Predictably, this idea has been seen by the media as less ‘cracking’ and more ‘crackers’.  In typical discussions on the proposal the word ‘gimmick’ is bandied about freely.  Howls of “X,Y or Z Website already do this” are used to then make the point that the Conservatives don’t even understand what is already out there, “waste of taxpayers money” is another accusation from the Labour camp (irony noted). Without a loud challenge to the naysayers it has the whiff of an own-goal.   It should not have.  This is an idea with genuine merit.

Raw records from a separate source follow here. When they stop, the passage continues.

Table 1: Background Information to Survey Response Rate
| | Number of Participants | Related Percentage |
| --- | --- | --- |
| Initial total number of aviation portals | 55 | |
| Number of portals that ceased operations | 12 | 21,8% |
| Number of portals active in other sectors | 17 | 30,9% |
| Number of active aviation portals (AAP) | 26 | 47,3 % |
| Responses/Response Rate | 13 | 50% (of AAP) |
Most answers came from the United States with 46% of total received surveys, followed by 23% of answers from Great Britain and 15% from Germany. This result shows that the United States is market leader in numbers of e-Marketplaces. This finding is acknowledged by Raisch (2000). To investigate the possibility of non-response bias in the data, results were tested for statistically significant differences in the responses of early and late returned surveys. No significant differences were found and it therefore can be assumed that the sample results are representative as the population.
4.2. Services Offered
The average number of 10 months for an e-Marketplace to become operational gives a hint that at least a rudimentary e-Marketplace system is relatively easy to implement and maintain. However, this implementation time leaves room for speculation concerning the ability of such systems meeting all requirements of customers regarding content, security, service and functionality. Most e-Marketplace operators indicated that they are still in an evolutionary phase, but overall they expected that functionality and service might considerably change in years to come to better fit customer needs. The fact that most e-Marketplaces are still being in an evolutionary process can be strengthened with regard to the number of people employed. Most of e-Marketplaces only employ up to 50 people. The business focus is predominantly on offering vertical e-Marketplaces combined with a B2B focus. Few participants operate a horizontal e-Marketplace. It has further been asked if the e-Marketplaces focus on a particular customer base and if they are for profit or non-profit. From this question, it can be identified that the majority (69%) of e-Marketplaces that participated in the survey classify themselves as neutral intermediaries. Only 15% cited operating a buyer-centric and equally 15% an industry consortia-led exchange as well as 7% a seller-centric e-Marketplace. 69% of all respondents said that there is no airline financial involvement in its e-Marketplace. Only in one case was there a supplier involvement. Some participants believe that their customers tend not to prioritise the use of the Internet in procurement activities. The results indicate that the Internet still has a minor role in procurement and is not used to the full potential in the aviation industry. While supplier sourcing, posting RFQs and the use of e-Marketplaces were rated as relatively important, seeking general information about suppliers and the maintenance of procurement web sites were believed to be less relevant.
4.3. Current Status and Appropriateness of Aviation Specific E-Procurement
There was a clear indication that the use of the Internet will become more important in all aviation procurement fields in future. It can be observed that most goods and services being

The cheap shots are a reaction to the headline without reference to detail.

The devil is, of course, always in the detail.

The inspiration for the ‘competition’ is the fabled ‘X-Prize’ foundation.  This has proven that you can drive innovation (at low cost) through competition.  Its first famous success was a prize for a privately built ‘spaceship’ that could reach orbit.  Now that sounds ‘crackers’! – but it worked.  A small company working in a small hanger in the United States managed what twenty years earlier had taken super-powers significant parts of their GDP to develop and still defeats many nation state-funded space programs today.  With an eye on the prize, an eye on a tight budget, and without the politics and grandeur that stick to state funded programs – they innovated, accelerated and delivered.

The critical success factor was in the detail of what you needed to do to claim the prize.  It wasn’t about drawing up plans for a spacecraft.  It wasn’t about building a mock-up.  It was about building it, launching it and doing it.  In short: delivering it.  No delivery, no prize.  And it wasn’t about a one-off either.  To claim the prize you had to put three people into space, in the same machine, and bring them back in one piece twice in two weeks.  Any cost of failed development was shouldered by the private enterprise – not the taxpayer.

And so it can be with this ‘crowd-source’ government prize.  Get the right criteria in place before the million can be claimed and you have it cracked.   This cannot be about simply knocking up a website with ‘Web 2.0’ or social media features.  It can’t be about just naming the technology or ripping off an existing platform and rebranding it.  No – it has to be about ‘delivering it’.  So to claim the prize, you should have to have something like the following auditable criteria met (I’ve plucked the numbers from thin air by way of example):

  • 250,000 UK taxpayers as registered members.
  • At least 25,000 unique visitors a month for a six month period
  • Mechanism built in to ensure ‘trust’ (perhaps similar to ebay user ratings)
  • Watch system and checks and balances built into identify and catch and attempts to manipulate the system (which defeats deliberate attempts from the judges to manipulate the system)
  • Ease of use (could be demonstrated by requiring 100,000 of your registered users clicking to confirm that they believe the site is worthy of the prize – with any inducements for clicking leading to disqualification)
  • 24/7 uptime of 99.99% over a six month period

And you can add and add criteria to the list.  You could happily have very many websites co-existing for years as they tried to hit all the required performance indicators – the only winner in the development period would be the taxpayer.  It would cost us nothing, the government would be getting the kind of voter input it could only previously dream of and when there is finally a winner it would have a solution they would be far, far cheaper, far more stable and far better user-tested than any other government IT project.  A million pounds really isn’t very much at all in the scheme of Government IT projects.  This could easily represent the biggest taxpayer ‘bang-for-buck’ in recent history.

So Jeremy, ignore the naysayers – press on with this and let’s prove that perhaps the Conservatives really do ‘get’ the internet.  Your success or failure will rest entirely on those claim criteria…. get them right prove the naysayers wrong!